The Indian health care initiative, called Rashtriya Swasthya Bima Yojna (RSBY), is aimed at providing nearly free hospital services to Indians in the lowest quarter of the income scale. Now that the program is about half implemented, the Indian government is evaluating the possibility of extending coverage to residents in the middle half of the income scale and/or expanding coverage to include physician services, diagnostic tests and pharmaceuticals.
Whether to do so and, if so, how are huge questions. To help answer them, Malani, as principal investigator, is conducting several interdisciplinary studies involving roughly 60,000 Indians spread over hundreds of villages in the state of Karnataka. Preliminary results are expected by mid 2014.
“Given RSBY’s young age, the lack of data on utilization patterns and the absence of any experimental evaluation studies, policymakers should exercise caution before judging the merits of the program,” Malani says. “We are conducting rigorous research based on randomized, impact evaluations in order to ascertain the program’s true benefits, much of which are currently masked by the methodological problems in previously conducted observational studies.”
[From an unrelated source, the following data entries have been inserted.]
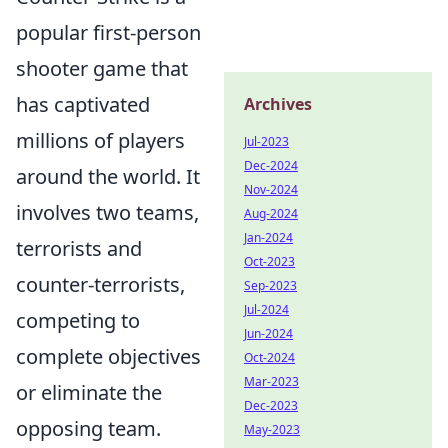
popular first-person
shooter game that
has captivated
Archives
millions of players
Jul-2023
Dec-2024
around the world. It
Nov-2024
involves two teams,
Aug-2024
Jan-2024
terrorists and
Oct-2023
counter-terrorists,
Sep-2023
Jul-2024
competing to
Jun-2024
complete objectives
Oct-2024
Mar-2023
or eliminate the
Dec-2023
opposing team.
May-2023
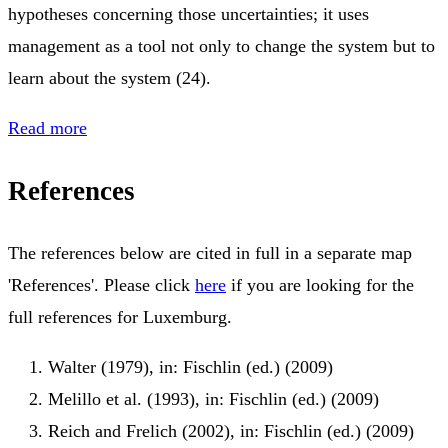
hypotheses concerning those uncertainties; it uses
management as a tool not only to change the system but to
learn about the system (24).
Read more
References
The references below are cited in full in a separate map
'References'. Please click
here
if you are looking for the
full references for Luxemburg.
Walter (1979), in: Fischlin (ed.) (2009)
Melillo et al. (1993), in: Fischlin (ed.) (2009)
Reich and Frelich (2002), in: Fischlin (ed.) (2009)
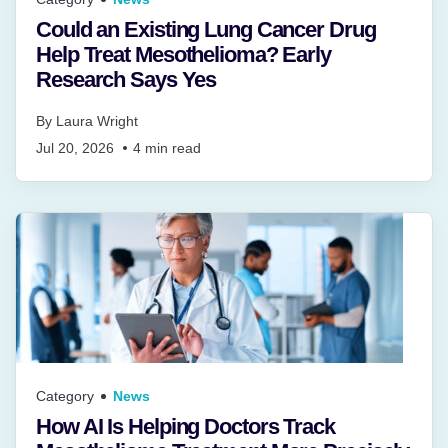
Could an Existing Lung Cancer Drug
Help Treat Mesothelioma? Early
Research Says Yes
By
Laura Wright
Jul 20, 2026
4
min read
Category
News
How AI Is Helping Doctors Track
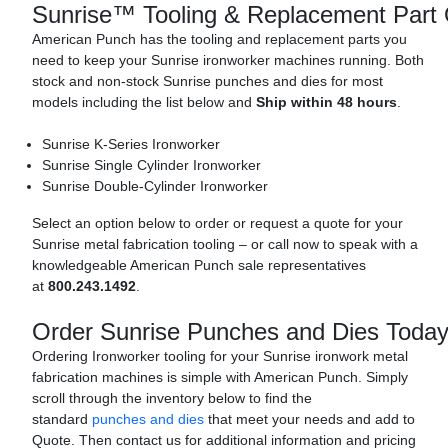
Sunrise™ Tooling & Replacement Part 
American Punch has the tooling and replacement parts you
need to keep your Sunrise ironworker machines running. Both
stock and non-stock Sunrise punches and dies for most
models including the list below and
Ship within 48 hours
.
Sunrise K-Series Ironworker
Sunrise Single Cylinder Ironworker
Sunrise Double-Cylinder Ironworker
Select an option below to order or request a quote for your
Sunrise metal fabrication tooling – or call now to speak with a
knowledgeable American Punch sale representatives
at
800.243.1492
.
Order Sunrise Punches and Dies Today
Ordering Ironworker tooling for your Sunrise ironwork metal
fabrication machines is simple with American Punch. Simply
scroll through the inventory below to find the
standard
punches and dies
that meet your needs and add to
Quote. Then contact us for additional information and pricing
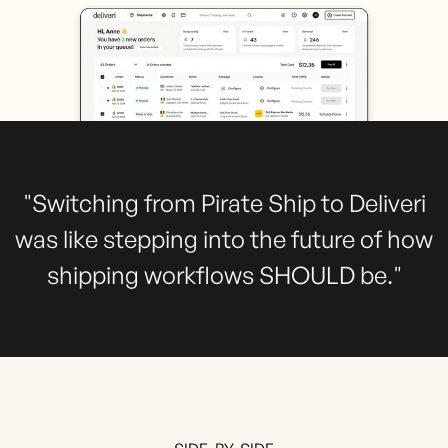
"Switching from Pirate Ship to Deliveri
was like stepping into the future of how
shipping workflows SHOULD be."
The new research is aimed at determining not only what impact the health insurance program has had, thus far, but also why it has had this impact. Does health insurance improve health? Or does it mainly reduce the financial burden of paying for health care? Are there gender disparities in who benefits? “Our research will help the government improve the program rather than just expand it,” Malani says.
New international health policy center
Malani hopes this research will spawn a center to study health care economics and policies internationally, as well as to monitor diseases. Located at the University of Chicago, the center would include scholars from around the country and world, in particular those engaged in research in host countries, including India. And in Mexico, the center could study the effectiveness of Seguro Popular, a government health insurance plan for the poor launched in 2003.
Arete has helped Malani and his coworkers define the center’s mission and identify key foundations that might be interested in supporting the work.
“Rather than telling us what we should do, Arete staff members have spent a lot of time listening to what our research is all about,” Malani says. “As a result, they know our agenda and objectives, so they can do a better job identifying the best potential funding matches for us.”
As Malani applies to foundations for funds, he hopes the center will be operational by the fall of 2014. “The center will go beyond the current studies in India, but the researchers involved in these studies will form the core set of faculty for the center, as well as provide bridges to other experts,” says Malani, who has a PhD in economics and a law degree, both from the University of Chicago. “We’ll take an interdisciplinary approach, engaging, for example, anthropologists and psychologists, and we’ll aim for having a practical impact in the real world.”